When considering how to protect your mail system from spam, you’ll find that there are way too many choices in
the marketplace to be able to possibly evaluate them all. Since each solution
handles spam differently, it’s important to
understand the various methods by which spam filters
do their deeds. There are four major types of spam
technology available. I’ll discuss each here.
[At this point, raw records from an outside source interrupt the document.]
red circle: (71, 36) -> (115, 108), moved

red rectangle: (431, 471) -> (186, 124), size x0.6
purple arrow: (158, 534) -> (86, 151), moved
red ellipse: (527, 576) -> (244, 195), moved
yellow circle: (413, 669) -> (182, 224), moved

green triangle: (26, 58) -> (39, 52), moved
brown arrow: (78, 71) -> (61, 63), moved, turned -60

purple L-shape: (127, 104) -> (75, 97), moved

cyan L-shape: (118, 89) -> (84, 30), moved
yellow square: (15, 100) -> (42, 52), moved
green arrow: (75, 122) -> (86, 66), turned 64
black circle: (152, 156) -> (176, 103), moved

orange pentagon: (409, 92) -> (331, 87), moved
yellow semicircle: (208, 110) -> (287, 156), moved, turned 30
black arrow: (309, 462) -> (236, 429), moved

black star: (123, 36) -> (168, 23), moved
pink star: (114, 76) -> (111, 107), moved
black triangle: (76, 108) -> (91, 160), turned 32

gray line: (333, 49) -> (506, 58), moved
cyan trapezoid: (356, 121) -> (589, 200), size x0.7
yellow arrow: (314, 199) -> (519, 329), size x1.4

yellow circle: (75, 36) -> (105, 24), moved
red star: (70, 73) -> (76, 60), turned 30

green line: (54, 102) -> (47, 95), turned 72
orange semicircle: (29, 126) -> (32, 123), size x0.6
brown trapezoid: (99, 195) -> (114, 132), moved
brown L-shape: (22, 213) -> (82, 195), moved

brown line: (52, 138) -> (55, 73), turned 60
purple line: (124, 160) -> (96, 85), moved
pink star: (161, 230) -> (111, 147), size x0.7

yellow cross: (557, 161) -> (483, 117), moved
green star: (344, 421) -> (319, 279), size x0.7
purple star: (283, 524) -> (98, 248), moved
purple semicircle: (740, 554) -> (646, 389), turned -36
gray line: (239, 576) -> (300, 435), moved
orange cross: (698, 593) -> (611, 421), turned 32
Bayesian filters use complex statistical algorithms using
existing information to determine the probability that a message can be
trusted. The term “existing information” is important as it means
that this type of solution requires a ramp-up period during which it may be
less than effective at capturing spam. However, many
people report that, once filters are trained, they do an excellent job of
canning spam with a minimal number of false
positives. Further, since by its nature, a Bayesian filters learns from its
mistakes, it generally requires less ongoing maintenance than other types of filters,
and the filter is good at adjusting its parameters to meet the needs of the
individual user. On the con side, spammers have found
ways to defeat some of the measures used by these filters. If you’ve ever
received a spam e-mail with a large number of
nonsensical words, you’ve seen this in action. By inserting enough valid words
into a message, a spammer can fool a Bayesian filter
into thinking a message is legit.

Whitelist and blacklist

If an address or domain exists on a whitelist,
the message is allowed through; in fact, only messages from addresses on the whitelist are allowed through. If, on the other hand, an
address or domain is on a blacklist, it’s blocked while all other messages are
allowed. There are a number of blacklist services-called RBLs,
for RealtimeBlackhole
Lists, that compile lists of known spammer addresses.
However, RBLs can be problematic in that if they’re
not maintained, or they’re maintained by an overzealous administrator, legit
senders might be blocked. The pro side of white and black lists is their
simplistic nature. For this kind of spam filter,
there is only the dark side and the light side. There is no in between. On the
con side, they require a huge amount of maintenance, especially for whitelists, which require an entry every time you want to
add a new allowed sender.


Very simply put, these kinds of spam filters look for certain words, such as “Viagra” and kill a message if those words are present.
These filters require significant administration in that each time you want to
block a new word, you need to create a rule. Further, spammers have found it child’s play to get around these
kinds of filters. They use a variety of ways to do this. One way is to make the
word still readable, but different. For example: “V.i.a.g.r.a”
Sure you can create a rule that blocks that version too, but spammers have gotten even sneakier. In some cases, you
might look at the word “V.i.a.g.r.a” and
wonder why your filter didn’t catch it. If you copy and paste the word into
Word and change the font size to something larger, you’ll notice that the spammers don’t use periods between the letters at all.
Instead, they use a variety of characters with a font size of 1 so that they
look like a period, but can get past filters.


In a desperate move to thwart spammers,
some new spam systems require senders to basically
prove that they are allowed to send mail to someone. Before a person using this
system receives a message, the sender must visit a web site and answer some
questions. The pro is that this system virtually eliminates spam.
The con is that it’s a pain in the neck for legitimate senders.